▶ _Tarea_:
Copia literalmente la parte del fragmento sobre es Rafal Trobat que va entre "Pese a estar" y "Son discotecas encubiertas.", ambos incluidos.

▶ _Fragmento dado_:
Catalina Sala Cardona no es geógrafa, pero sabe describir, con topónimos escritos en pocos mapas, el lugar en el que ella fue niña durante la década de los sesenta y donde sigue viviendo –en la misma casa, Can Pere Marí– tanto tiempo después. Un pequeño mundo –cerros cubiertos de pinos, la hendidura central de un torrente salpicado de bancales, una docena de casas con patio y huerta, el camino sin asfalto por donde trepó el todoterreno– al que es difícil llegar. A estos tres valles que confluyen en el mismo punto los tapa un cerro –es Puig de Can Parreta, en el extremo opuesto a la montaña que ascendía el todoterreno–, que hay que rodear para alcanzar el exterior. Más que un paso, son las puertas de una muralla.
Pese a estar a pocos minutos en coche del aeropuerto, ese aislamiento explica por qué esta vénda –las divisiones históricas de los términos ibicencos– parece estar a salvo del sambenito de la masificación que soporta Eivissa. Ser una isla dentro de otra isla quizás sea el motivo que convirtió a es Rafal Trobat una aldea gala. Chiquita, pero con fuerza suficiente para conseguir el cierre de una desaladora que contaminó durante una década pozos de casas particulares mientras alimentaba los grifos de los hoteles que, unos kilómetros cuesta abajo, proyectan su sombra sobre la playa. Algunos también escupen los beats de la música electrónica que se pincha durante la temporada turística. Son discotecas encubiertas.
Ser una isla dentro de otra isla quizás sea el motivo que convirtió a es Rafal Trobat una aldea gala. Chiquita, pero con fuerza suficiente para conseguir el cierre de una desaladora que contaminó durante una década pozos de casas particulares mientras alimentaba los grifos de los hoteles y discotecas encubiertas situados unos kilómetros cuesta abajo
La Associació de Veïns des Rafal Trobat se constituyó en 2007, el mismo año en el que se puso en marcha aquella desaladora. “Ya somos mayores de edad”, subraya Cati Sala, que es la presidenta de un colectivo vecinal que, pese a representar a un pedazo de la isla tan ínfimo –320 hectáreas de parcelas vedadas– como deshabitado –alrededor de cincuenta residentes en invierno–, se ha convertido en un lobby que presiona en varios frentes. Por ejemplo, en la lucha contra el despilfarro, la sobreexplotación y la falta de eficiencia –durante legislaturas de distinto color político en las administraciones autonómica, insular y municipal– en la gestión de los recursos hídricos de una isla en la que llueve, de media, nueve días menos cada año que en 2015.

▶ _Filas de datos_:

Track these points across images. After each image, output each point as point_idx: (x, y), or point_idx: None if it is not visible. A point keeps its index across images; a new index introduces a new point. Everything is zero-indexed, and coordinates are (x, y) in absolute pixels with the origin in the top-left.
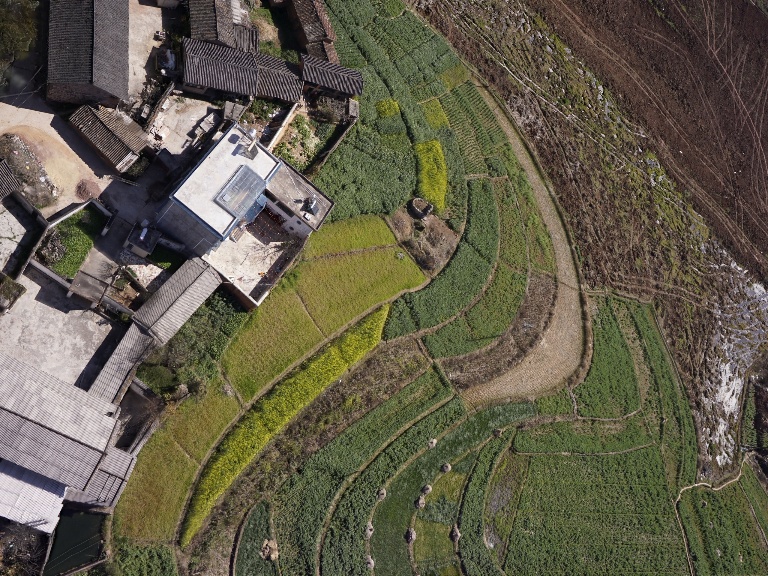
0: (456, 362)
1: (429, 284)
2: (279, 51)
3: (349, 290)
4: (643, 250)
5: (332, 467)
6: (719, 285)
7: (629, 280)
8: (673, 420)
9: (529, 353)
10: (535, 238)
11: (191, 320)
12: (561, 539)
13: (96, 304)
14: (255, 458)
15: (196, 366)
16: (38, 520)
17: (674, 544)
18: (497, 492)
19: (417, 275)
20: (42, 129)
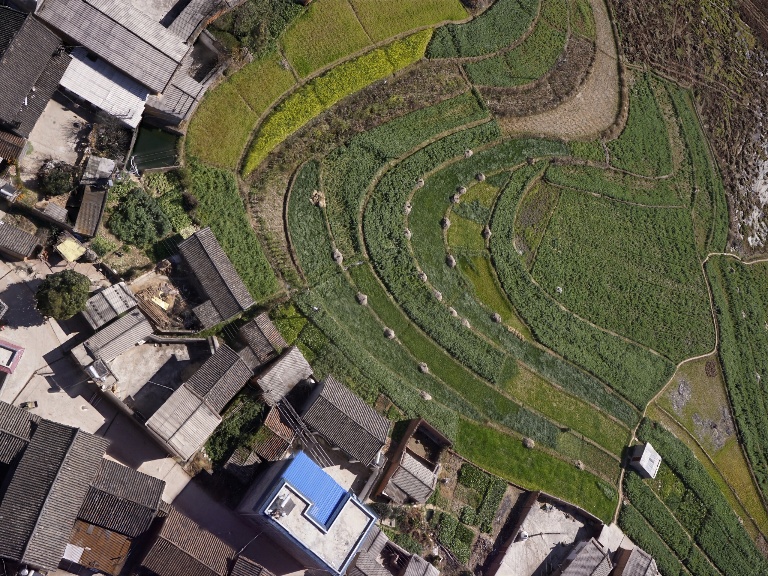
0: (494, 92)
1: (471, 20)
2: None
3: (396, 9)
4: (685, 42)
5: (376, 148)
6: (762, 90)
7: (669, 65)
8: (705, 194)
9: (565, 101)
10: (576, 6)
11: (254, 0)
12: (587, 263)
13: None
14: (308, 124)
15: None
16: (125, 115)
17: (699, 296)
18: (528, 211)
19: (460, 11)
20: None
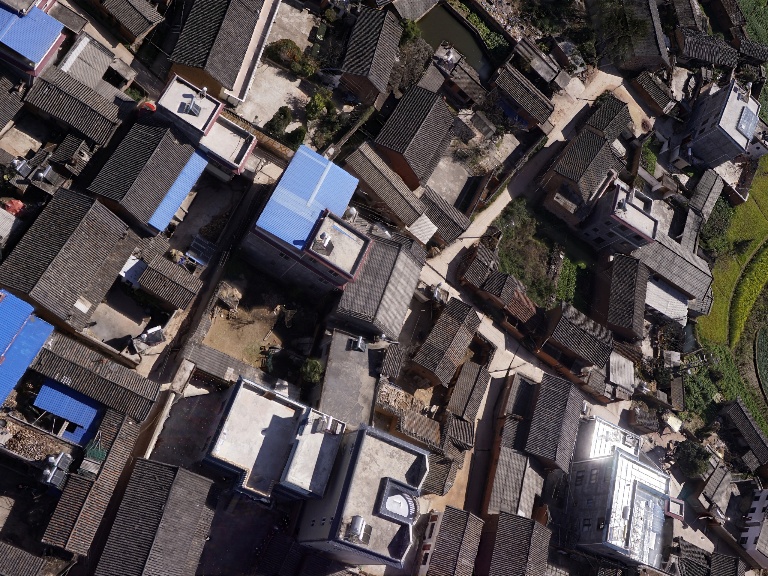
0: None
1: None
2: (712, 33)
3: None
4: None
5: None
6: None
7: None
8: None
9: None
10: None
11: None
12: None
13: (671, 195)
14: None
15: (716, 239)
16: (678, 318)
17: None
18: None
19: None
20: (619, 87)
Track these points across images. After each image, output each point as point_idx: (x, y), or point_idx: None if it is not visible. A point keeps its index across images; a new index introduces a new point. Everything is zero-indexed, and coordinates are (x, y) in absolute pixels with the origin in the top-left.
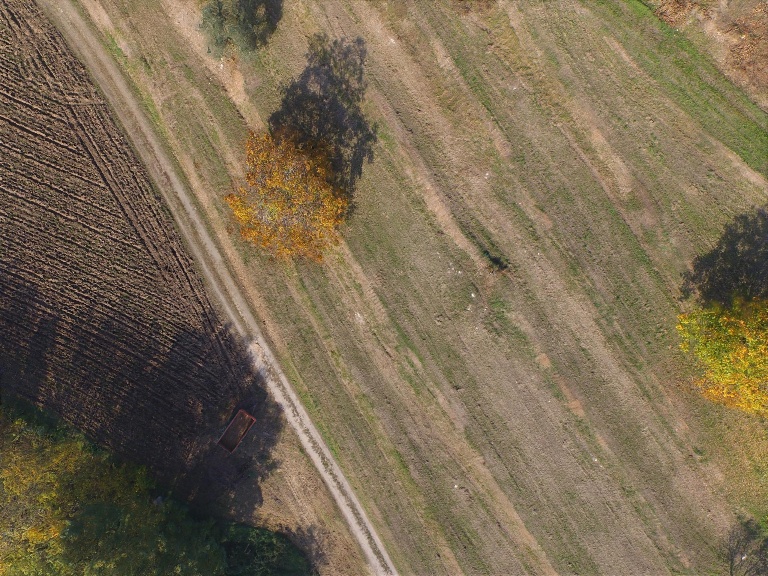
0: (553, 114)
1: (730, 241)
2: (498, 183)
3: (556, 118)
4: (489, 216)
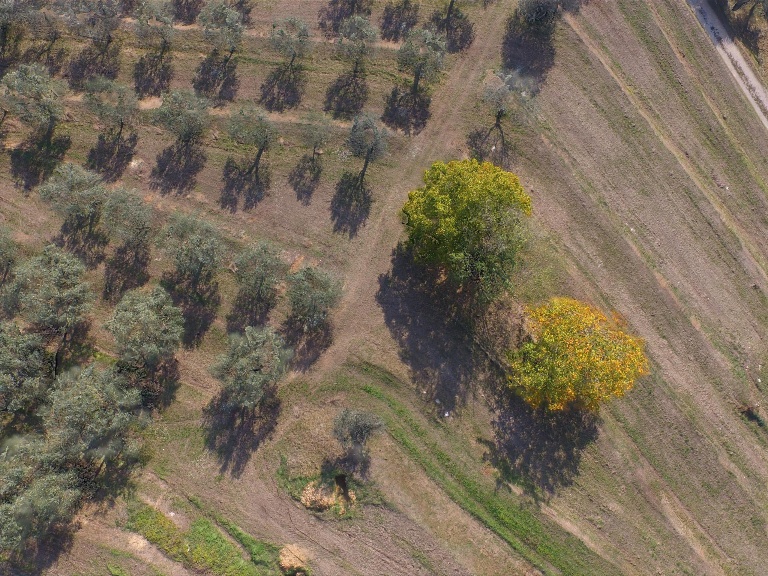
0: (736, 570)
1: (571, 460)
2: (765, 496)
3: (733, 567)
4: (764, 461)
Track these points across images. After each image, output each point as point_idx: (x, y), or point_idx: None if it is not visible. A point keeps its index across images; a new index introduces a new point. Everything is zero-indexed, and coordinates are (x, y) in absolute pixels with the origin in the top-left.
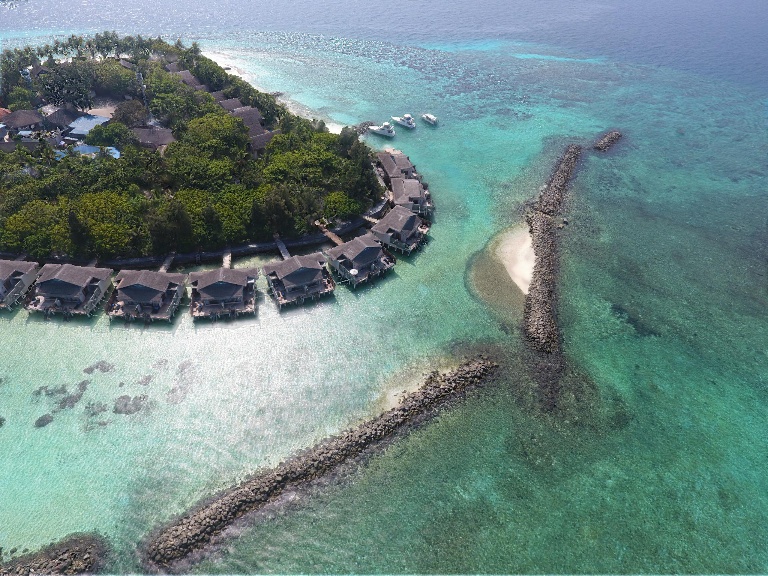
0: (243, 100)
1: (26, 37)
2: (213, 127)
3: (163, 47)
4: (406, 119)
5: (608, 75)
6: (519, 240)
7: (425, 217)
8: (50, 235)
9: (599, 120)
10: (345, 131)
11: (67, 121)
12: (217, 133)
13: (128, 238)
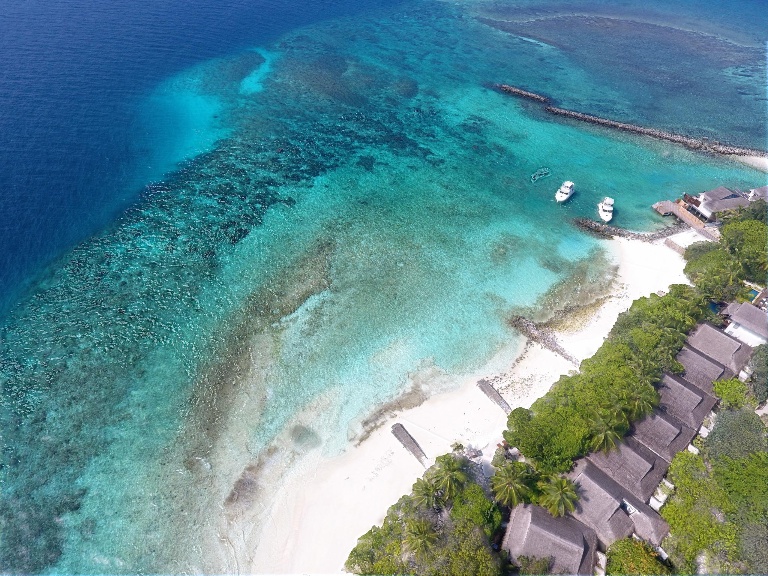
0: None
1: None
2: None
3: (489, 575)
4: (571, 188)
5: (325, 58)
6: (761, 162)
7: None
8: None
9: (468, 87)
10: None
11: None
12: None
13: None
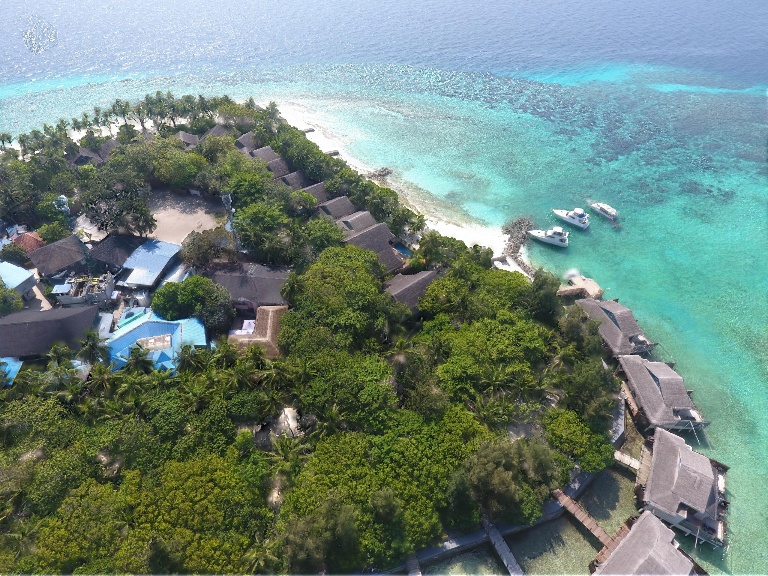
0: (355, 199)
1: (57, 90)
2: (346, 287)
3: (232, 111)
4: (577, 216)
5: None
6: None
7: (691, 434)
8: (114, 567)
9: None
10: (544, 281)
11: (120, 258)
12: (353, 297)
13: (248, 564)
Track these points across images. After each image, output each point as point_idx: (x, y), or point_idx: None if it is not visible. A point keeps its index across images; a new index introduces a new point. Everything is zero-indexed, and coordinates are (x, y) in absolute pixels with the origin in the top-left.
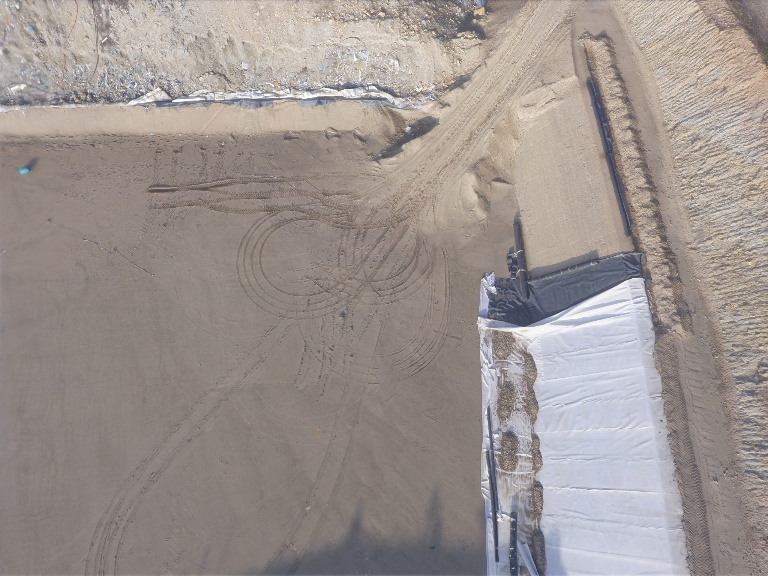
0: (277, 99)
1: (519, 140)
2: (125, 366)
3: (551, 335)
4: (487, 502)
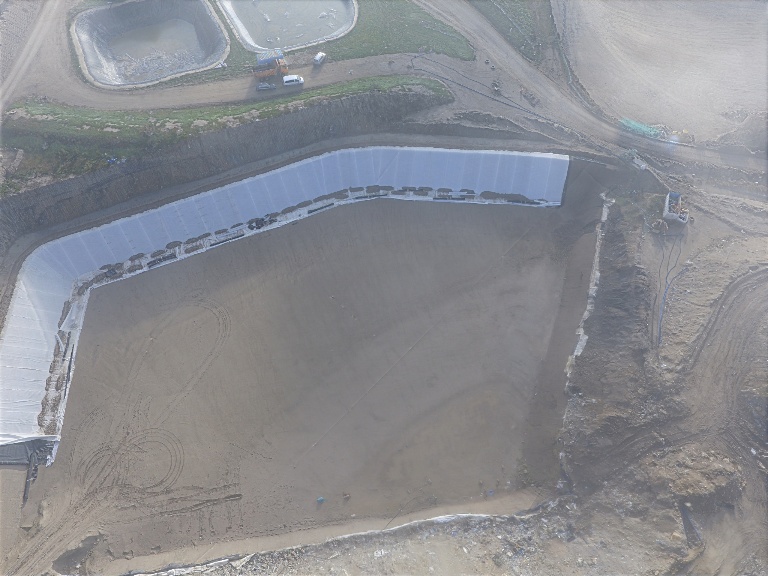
0: (158, 571)
1: (5, 557)
2: (232, 395)
3: (25, 433)
4: (73, 363)
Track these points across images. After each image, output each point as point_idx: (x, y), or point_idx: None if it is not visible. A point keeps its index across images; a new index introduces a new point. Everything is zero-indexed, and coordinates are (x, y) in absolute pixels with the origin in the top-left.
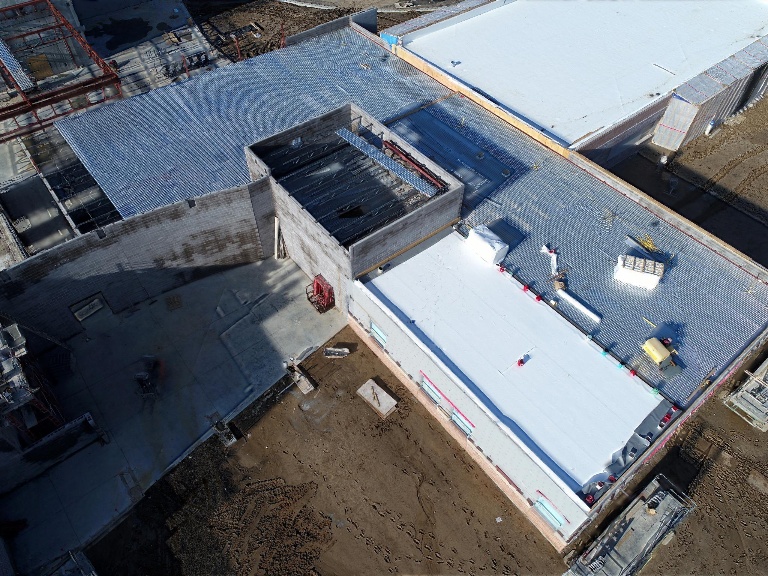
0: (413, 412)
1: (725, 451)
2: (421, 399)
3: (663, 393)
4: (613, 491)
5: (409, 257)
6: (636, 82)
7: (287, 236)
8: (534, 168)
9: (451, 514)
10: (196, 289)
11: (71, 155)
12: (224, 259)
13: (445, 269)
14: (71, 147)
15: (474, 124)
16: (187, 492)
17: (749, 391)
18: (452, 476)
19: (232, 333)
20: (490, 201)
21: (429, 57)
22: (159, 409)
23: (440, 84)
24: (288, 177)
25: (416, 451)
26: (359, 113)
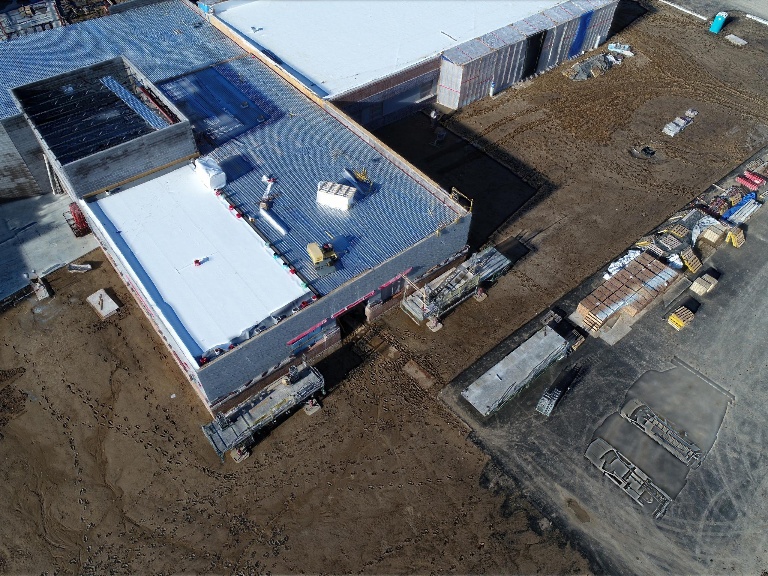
0: (131, 315)
1: (393, 346)
2: (139, 304)
3: (312, 287)
4: (228, 356)
5: (139, 183)
6: (418, 47)
7: (55, 171)
8: (289, 115)
9: (133, 392)
10: None
11: None
12: None
13: (167, 193)
14: None
15: (253, 80)
16: None
17: (420, 296)
18: (145, 363)
19: None
20: (236, 141)
21: (235, 24)
22: None
23: (239, 47)
24: (39, 114)
25: (122, 345)
26: (128, 64)
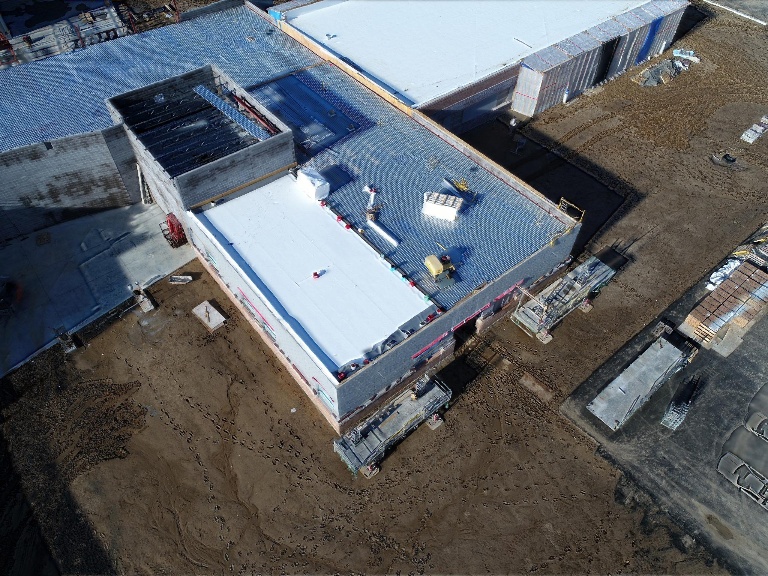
0: (239, 327)
1: (506, 358)
2: (246, 316)
3: (434, 300)
4: (365, 371)
5: (242, 194)
6: (494, 54)
7: (148, 181)
8: (378, 124)
9: (253, 406)
10: (66, 228)
11: None
12: (92, 202)
13: (272, 203)
14: None
15: (335, 88)
16: (25, 388)
17: (531, 308)
18: (261, 377)
19: (90, 264)
20: (330, 150)
21: (308, 31)
22: (12, 324)
23: (315, 55)
24: (139, 124)
25: (234, 358)
26: (218, 73)
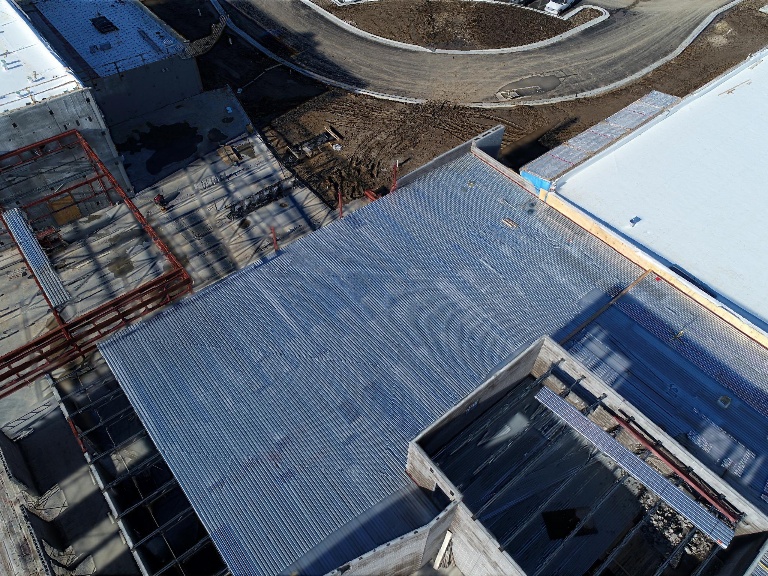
0: None
1: None
2: None
3: None
4: None
5: None
6: None
7: (463, 555)
8: None
9: None
10: None
11: (127, 410)
12: None
13: None
14: (127, 396)
15: (692, 333)
16: None
17: None
18: None
19: None
20: None
21: (595, 210)
22: None
23: (618, 253)
24: None
25: None
26: (560, 354)
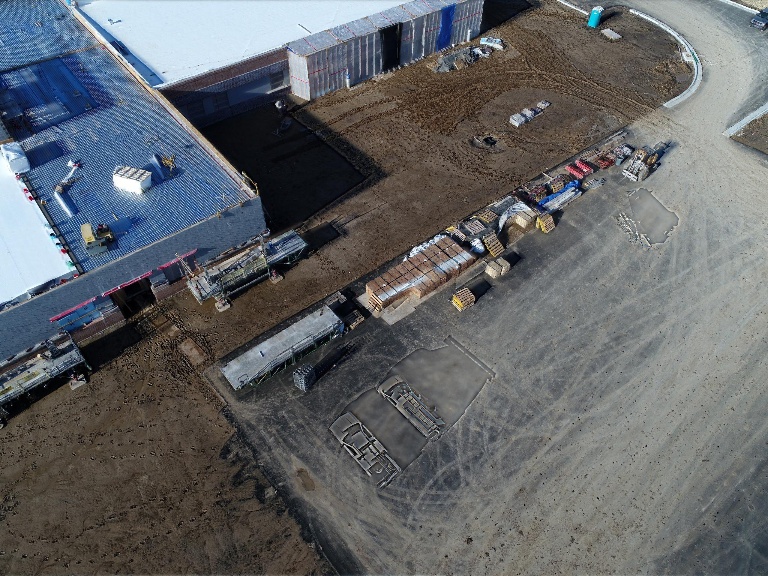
0: None
1: (176, 325)
2: None
3: (79, 266)
4: None
5: None
6: (270, 39)
7: None
8: (119, 104)
9: None
10: None
11: None
12: None
13: None
14: None
15: (95, 70)
16: None
17: None
18: None
19: None
20: (56, 128)
21: (95, 16)
22: None
23: (95, 39)
24: None
25: None
26: None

▶ _Resultado_:
Pese a estar a pocos minutos en coche del aeropuerto, ese aislamiento explica por qué esta vénda –las divisiones históricas de los términos ibicencos– parece estar a salvo del sambenito de la masificación que soporta Eivissa. Ser una isla dentro de otra isla quizás sea el motivo que convirtió a es Rafal Trobat una aldea gala. Chiquita, pero con fuerza suficiente para conseguir el cierre de una desaladora que contaminó durante una década pozos de casas particulares mientras alimentaba los grifos de los hoteles que, unos kilómetros cuesta abajo, proyectan su sombra sobre la playa. Algunos también escupen los beats de la música electrónica que se pincha durante la temporada turística. Son discotecas encubiertas.